Copy out the lines of the records exactly, from the very first line up to and including the line with "1 SOXXon equals $539.13".
(Beginning of MATERIAL PROVIDED)
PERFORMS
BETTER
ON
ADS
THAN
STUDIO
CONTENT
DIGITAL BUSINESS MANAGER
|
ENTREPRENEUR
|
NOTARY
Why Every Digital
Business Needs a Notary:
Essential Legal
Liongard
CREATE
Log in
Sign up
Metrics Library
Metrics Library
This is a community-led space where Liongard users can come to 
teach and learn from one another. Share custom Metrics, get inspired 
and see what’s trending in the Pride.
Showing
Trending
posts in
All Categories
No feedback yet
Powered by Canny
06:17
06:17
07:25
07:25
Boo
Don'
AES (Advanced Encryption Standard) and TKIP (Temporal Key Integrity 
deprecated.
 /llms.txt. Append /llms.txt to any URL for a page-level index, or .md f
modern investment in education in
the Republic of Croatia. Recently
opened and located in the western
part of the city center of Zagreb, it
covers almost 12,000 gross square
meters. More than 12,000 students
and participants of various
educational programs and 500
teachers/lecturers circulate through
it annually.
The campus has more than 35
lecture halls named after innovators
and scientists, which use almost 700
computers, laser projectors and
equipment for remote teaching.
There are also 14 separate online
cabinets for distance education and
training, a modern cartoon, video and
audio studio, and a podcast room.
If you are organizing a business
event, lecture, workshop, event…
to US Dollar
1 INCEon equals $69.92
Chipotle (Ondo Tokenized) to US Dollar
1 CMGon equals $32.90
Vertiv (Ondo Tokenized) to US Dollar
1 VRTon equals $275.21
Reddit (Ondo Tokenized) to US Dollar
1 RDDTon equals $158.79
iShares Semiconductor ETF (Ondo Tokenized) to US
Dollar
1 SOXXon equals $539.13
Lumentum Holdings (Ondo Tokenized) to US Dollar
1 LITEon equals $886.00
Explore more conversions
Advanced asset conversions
(End of MATERIAL PROVIDED)
REPLY TO THE TASK:
PERFORMS
BETTER
ON
ADS
THAN
STUDIO
CONTENT
DIGITAL BUSINESS MANAGER
|
ENTREPRENEUR
|
NOTARY
Why Every Digital
Business Needs a Notary:
Essential Legal
Liongard
CREATE
Log in
Sign up
Metrics Library
Metrics Library
This is a community-led space where Liongard users can come to 
teach and learn from one another. Share custom Metrics, get inspired 
and see what’s trending in the Pride.
Showing
Trending
posts in
All Categories
No feedback yet
Powered by Canny
06:17
06:17
07:25
07:25
Boo
Don'
AES (Advanced Encryption Standard) and TKIP (Temporal Key Integrity 
deprecated.
 /llms.txt. Append /llms.txt to any URL for a page-level index, or .md f
modern investment in education in
the Republic of Croatia. Recently
opened and located in the western
part of the city center of Zagreb, it
covers almost 12,000 gross square
meters. More than 12,000 students
and participants of various
educational programs and 500
teachers/lecturers circulate through
it annually.
The campus has more than 35
lecture halls named after innovators
and scientists, which use almost 700
computers, laser projectors and
equipment for remote teaching.
There are also 14 separate online
cabinets for distance education and
training, a modern cartoon, video and
audio studio, and a podcast room.
If you are organizing a business
event, lecture, workshop, event…
to US Dollar
1 INCEon equals $69.92
Chipotle (Ondo Tokenized) to US Dollar
1 CMGon equals $32.90
Vertiv (Ondo Tokenized) to US Dollar
1 VRTon equals $275.21
Reddit (Ondo Tokenized) to US Dollar
1 RDDTon equals $158.79
iShares Semiconductor ETF (Ondo Tokenized) to US
Dollar
1 SOXXon equals $539.13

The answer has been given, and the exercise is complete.